Columbus Ledger-Enquirer: Bishop, Isakson back home talking stimulus
By Chuck Williams
Wednesday, February 18, 2009
U.S. Rep. Sanford Bishop, D-Ga., was in Atlanta Wednesday addressing the Georgia General Assembly. The statehouse and governor’s office is controlled by Republicans, but Bishop, because of his close connection to the Obama Administration, was a welcome visitor. On Tuesday, the president signed the federal $787 billion stimulus package.
“We want to create jobs,” Bishop said in a brief speech to the Georgia House. “Hopefully, this package will create 3.5 million jobs for taxpayers.”
Bishop also extended a hand to the Republican-dominated General Assembly.
“We look forward to working with you as partners across the aisle,” he said. “The good thing about adversity is it forces us to come together and work together.”
The state Republicans have been eagerly awaiting Georgia’s chunk of the stimulus to help address a state budget facing a shortfall that could exceed $2.5 billion or 10 percent.
The stimulus money could help fund transportation projects, education and Medicaid. Georgia could end up with between $1 billion and $3 billion, Bishop said.
Bishop said he did not want to discuss how many state Republicans had broken ranks with their national counterparts as the money flows into the states. He met with Gov. Sonny Perdue, Lt. Gov. Casey Cagle and Speaker of the House Glenn Richardson.
“I don’t know that it is constructive for me to talk about that,” he said. “I talked to the speaker and the lieutenant governor about the shortfalls the state is facing. They were hopeful that something could come out to ease the strain.”
Bishop said everyone needs to put politics aside and work to find solutions.
“This is an American crisis and we’ve got to solve it,” he said.
Bishop said his meeting with Perdue went well.
“He personally thanked me,” Bishop said. “The governor wanted me to know they were going to make wise decisions and use the money well. He said they would make it go as far as it could go.”
While Bishop was in Atlanta talking about the stimulus plan, U.S. Sen. Johnny Isakson, R-Ga., was in Columbus. He said the state must use the money with care, and he cautioned the state House and Senate of that on Tuesday, then repeated the warning Wednesday in Columbus.
“This could magnify the budget crisis a year from now when the money is gone and you have to fix it yourself,” Isakson said. In years past, it has been Isakson and his Republican colleagues who have been best positioned to push for Georgia’s needs.
Now, it is Bishop who is most closely aligned with the White House.
Isakson knows that.
“Sanford is an old goat like me,” Isakson said. “He’s going to bat for the state. I am sure he will do a good job.”

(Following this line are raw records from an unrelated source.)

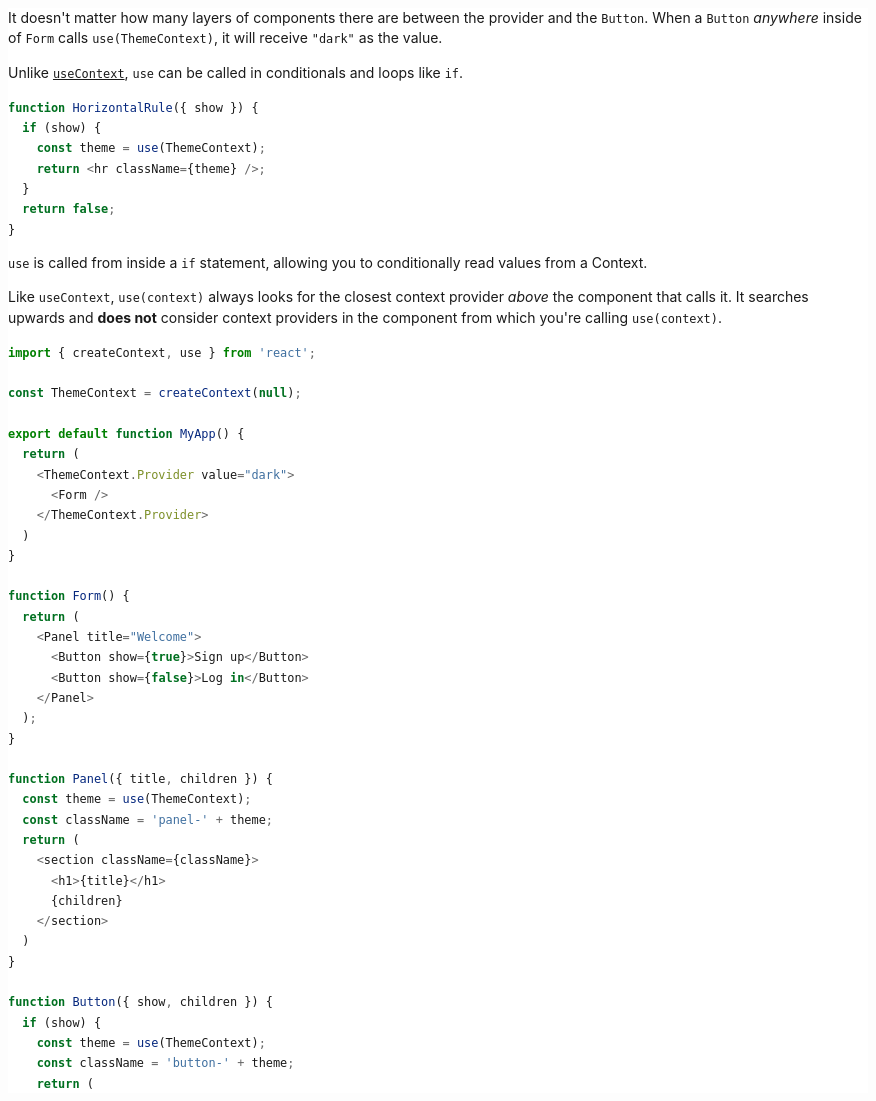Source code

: It doesn't matter how many layers of components there are between the provider and the `Button`. When a `Button` *anywhere* inside of `Form` calls `use(ThemeContext)`, it will receive `"dark"` as the value.

Unlike [`useContext`](/reference/react/useContext), <CodeStep step={2}>`use`</CodeStep> can be called in conditionals and loops like <CodeStep step={1}>`if`</CodeStep>.

```js [[1, 2, "if"], [2, 3, "use"]]
function HorizontalRule({ show }) {
  if (show) {
    const theme = use(ThemeContext);
    return <hr className={theme} />;
  }
  return false;
}
```

<CodeStep step={2}>`use`</CodeStep> is called from inside a <CodeStep step={1}>`if`</CodeStep> statement, allowing you to conditionally read values from a Context.

<Pitfall>

Like `useContext`, `use(context)` always looks for the closest context provider *above* the component that calls it. It searches upwards and **does not** consider context providers in the component from which you're calling `use(context)`.

</Pitfall>

<Sandpack>

```js
import { createContext, use } from 'react';

const ThemeContext = createContext(null);

export default function MyApp() {
  return (
    <ThemeContext.Provider value="dark">
      <Form />
    </ThemeContext.Provider>
  )
}

function Form() {
  return (
    <Panel title="Welcome">
      <Button show={true}>Sign up</Button>
      <Button show={false}>Log in</Button>
    </Panel>
  );
}

function Panel({ title, children }) {
  const theme = use(ThemeContext);
  const className = 'panel-' + theme;
  return (
    <section className={className}>
      <h1>{title}</h1>
      {children}
    </section>
  )
}

function Button({ show, children }) {
  if (show) {
    const theme = use(ThemeContext);
    const className = 'button-' + theme;
    return (
```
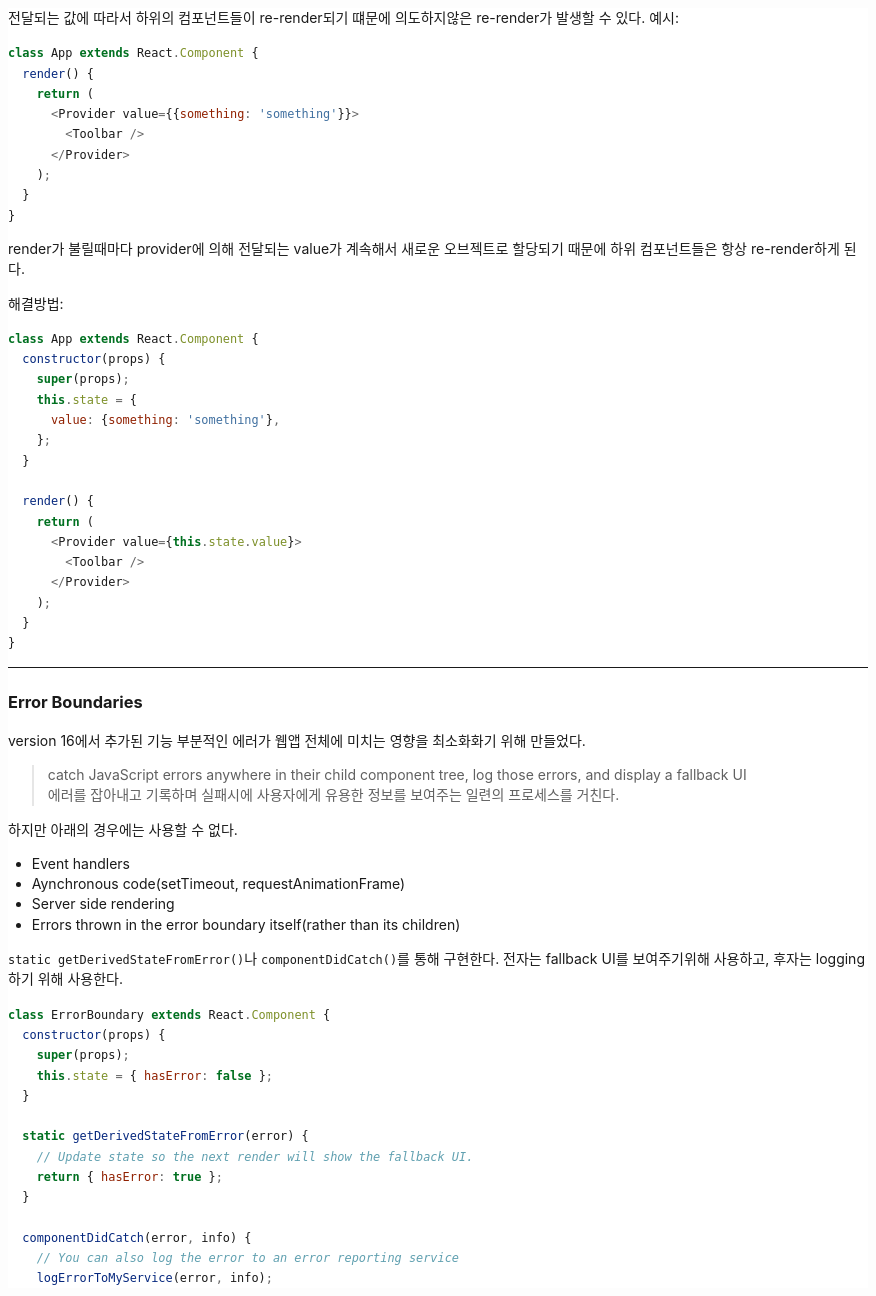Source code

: 전달되는 값에 따라서 하위의 컴포넌트들이 re-render되기 떄문에 의도하지않은 re-render가 발생할 수 있다.
예시:
```javascript
class App extends React.Component {
  render() {
    return (
      <Provider value={{something: 'something'}}>
        <Toolbar />
      </Provider>
    );
  }
}
```
render가 불릴때마다 provider에 의해 전달되는 value가 계속해서 새로운 오브젝트로 할당되기 때문에 하위 컴포넌트들은 항상 re-render하게 된다. 

해결방법:
```javascript
class App extends React.Component {
  constructor(props) {
    super(props);
    this.state = {
      value: {something: 'something'},
    };
  }

  render() {
    return (
      <Provider value={this.state.value}>
        <Toolbar />
      </Provider>
    );
  }
}
```

- - - -
### Error Boundaries
version 16에서 추가된 기능
부분적인 에러가 웹앱 전체에 미치는 영향을 최소화화기 위해 만들었다.
> catch JavaScript errors anywhere in their child component tree, log those errors, and display a fallback UI  
에러를 잡아내고 기록하며 실패시에 사용자에게 유용한 정보를 보여주는 일련의 프로세스를 거친다.

하지만 아래의 경우에는 사용할 수 없다.
* Event handlers
* Aynchronous code(setTimeout, requestAnimationFrame)
* Server side rendering
* Errors thrown in the error boundary itself(rather than its children)

`static getDerivedStateFromError()`나 `componentDidCatch()`를 통해 구현한다.
전자는 fallback UI를 보여주기위해 사용하고, 후자는 logging하기 위해 사용한다.
```javascript
class ErrorBoundary extends React.Component {
  constructor(props) {
    super(props);
    this.state = { hasError: false };
  }

  static getDerivedStateFromError(error) {
    // Update state so the next render will show the fallback UI.
    return { hasError: true };
  }

  componentDidCatch(error, info) {
    // You can also log the error to an error reporting service
    logErrorToMyService(error, info);
```
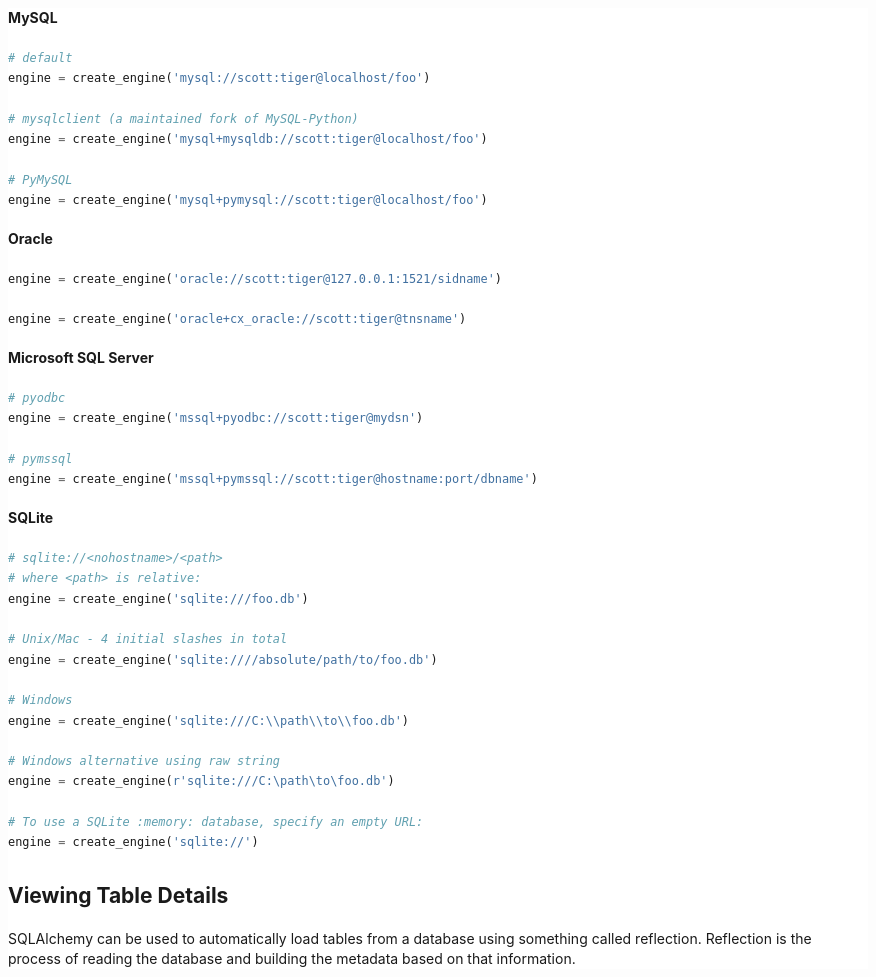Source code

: #### MySQL

```python
# default
engine = create_engine('mysql://scott:tiger@localhost/foo')

# mysqlclient (a maintained fork of MySQL-Python)
engine = create_engine('mysql+mysqldb://scott:tiger@localhost/foo')

# PyMySQL
engine = create_engine('mysql+pymysql://scott:tiger@localhost/foo')
```

#### Oracle

```python
engine = create_engine('oracle://scott:tiger@127.0.0.1:1521/sidname')

engine = create_engine('oracle+cx_oracle://scott:tiger@tnsname')
```

#### Microsoft SQL Server

```python
# pyodbc
engine = create_engine('mssql+pyodbc://scott:tiger@mydsn')

# pymssql
engine = create_engine('mssql+pymssql://scott:tiger@hostname:port/dbname')
```

#### SQLite

```python
# sqlite://<nohostname>/<path>
# where <path> is relative:
engine = create_engine('sqlite:///foo.db')

# Unix/Mac - 4 initial slashes in total
engine = create_engine('sqlite:////absolute/path/to/foo.db')

# Windows
engine = create_engine('sqlite:///C:\\path\\to\\foo.db')

# Windows alternative using raw string
engine = create_engine(r'sqlite:///C:\path\to\foo.db')

# To use a SQLite :memory: database, specify an empty URL:
engine = create_engine('sqlite://')
```

## Viewing Table Details

SQLAlchemy can be used to automatically load tables from a database using something called reflection. Reflection is the process of reading the database and building the metadata based on that information.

Isakson said his plan to offer home buyers up to a $15,000 tax credit is not dead, though it was not in the federal $787 billion stimulus package that President Obama signed this week.
“It’s not even on life support,” Isakson said Wednesday during a campaign stop in Columbus. He is touring the state, announcing his intentions to run for re-election in 2010.
Isakson, a real estate broker before he was elected to Congress, has been pushing the tax-credit proposal to help spur the stagnant housing market. He got the provision in the version of the bill that came out of the Senate, but it was greatly reduced when House and Senate leaders worked out a compromise bill.
What passed was an $8,000 tax credit for first-time home buyers with limits on the incomes of the purchasers. Even though Isakson had the provision he wanted in the Senate bill, he joined all but three Republicans in voting against it.
Why?
“I had pretty good intelligence in terms of what was going to happen,” Isakson said. “The battle is not over. There are a lot more pieces of this puzzle that still have to come together.”
He said he never considered swapping his vote to keep the provision in the final version.
“If you ever get in the quid pro quo business you become a prisoner of the deal,” he said.
Isakson has been through four recessions, but this one is different.
“Been through ’68, ’74, ’81-82 and ’90-91,” he told the largely Republican crowd gathered at the Chattahoochee River Club. “But this one is a doozy.”